[Opening SOURCE DOCUMENT section]

David Gesualdi, a graduate student pursuing his Ed.D. in K-12 administration at the School of Education, has been awarded a Standing Ovation Excellence in Classroom Innovation Award from DC Public Schools. Gesualdi is a health and physical education teacher at MacFarland Middle School and Roosevelt Senior High School in Washington, D.C.


Now in his tenth year of teaching, Gesualdi attributes his success to a passion for supporting the growth and achievement of his students. "This award is a reflection of an intentional and unwavering focus on my young people,” said Gesualdi. "In terms of innovation, like all educators who want the best for their students, I have been determined to seek out opportunities that extend learning.”

Seeking a new challenge for himself to grow as an educator brought him to the Educational Policy, Planning and Leadership department at the William & Mary School of Education, where he’s now pursuing an Executive Ed.D. in K-12 administration. The hybrid program combines online instruction with weekend and summer sessions, allowing working professionals to complete a doctoral degree in less than three years.

Having spent so long focusing directly on students, he’s now enjoying the opportunity to explore educational policy and practice from a wider angle. “Our program is providing a macro-lens of education, allowing me to analyze my own worldview and educational philosophy, dive into school-based analytics, understand best practices on meta-analyses and so much more,” he said.

Gesualdi has had numerous opportunities to push his development as an educator, including the PEEL Fellowship, TeachPlus Teaching Policy Fellowship, CityBridge Education Innovation Fellowship, the T3 Initiative and the Capital Commitment Fellowship. Each has challenged him to make his teaching more intentional, and has yielded new learning opportunities for his students.

By applying design thinking to his teaching, Gesualdi focuses on being empathetic to his students' needs, wants, interests and triggers. "I get to know my students, reserve all judgment and define problems based on the learning, not on a test score,” he said. "My hope is that this award will provide other practitioners an example of how bucking a trend while remaining unapologetically focused on students can yield unimaginable results.”

With interests in personalized learning, user-centered learning experiences and turnaround programs that focus on child trauma and poverty, Gesualdi hopes to eventually lead a mission-driven non-profit organization or network of high-performing schools. “I’m a strong believer in autonomous practices for teachers, and I’m determined to help lead this change for the profession."

[Closing SOURCE DOCUMENT section]

TASKS TO COMPLETE:
1) Answer these questions about the article on David Gesualdi's award.
(a) At which two schools does Gesualdi teach health and physical education?
(b) Which year of teaching is Gesualdi now in?
(c) What does Gesualdi hope to eventually lead?
2) Rewrite the stretch of the article on David Gesualdi's award from "Having spent so" through "for his students.", changing "macro-lens" to "broad lens".

[Opening RECORDED INFORMATION section]

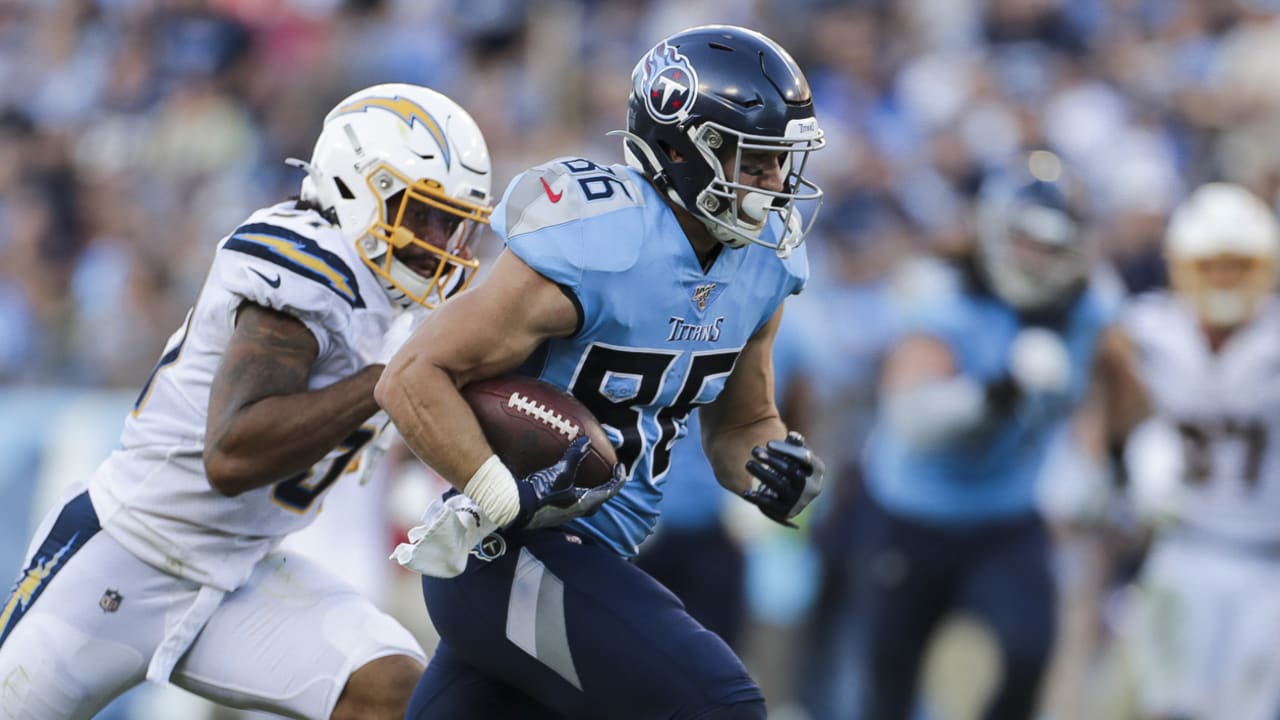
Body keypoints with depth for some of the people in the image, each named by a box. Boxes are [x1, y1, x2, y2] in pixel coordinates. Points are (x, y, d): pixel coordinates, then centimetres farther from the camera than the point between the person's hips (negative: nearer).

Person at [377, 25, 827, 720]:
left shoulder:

[Closing RECORDED INFORMATION section]

TASK-BY-TASK SOLUTIONS:
1)
(a) MacFarland Middle School and Roosevelt Senior High School
(b) His tenth year
(c) A mission-driven non-profit organization or network of high-performing schools

2)
Having spent so long focusing directly on students, he’s now enjoying the opportunity to explore educational policy and practice from a wider angle. “Our program is providing a broad lens of education, allowing me to analyze my own worldview and educational philosophy, dive into school-based analytics, understand best practices on meta-analyses and so much more,” he said.

Gesualdi has had numerous opportunities to push his development as an educator, including the PEEL Fellowship, TeachPlus Teaching Policy Fellowship, CityBridge Education Innovation Fellowship, the T3 Initiative and the Capital Commitment Fellowship. Each has challenged him to make his teaching more intentional, and has yielded new learning opportunities for his students.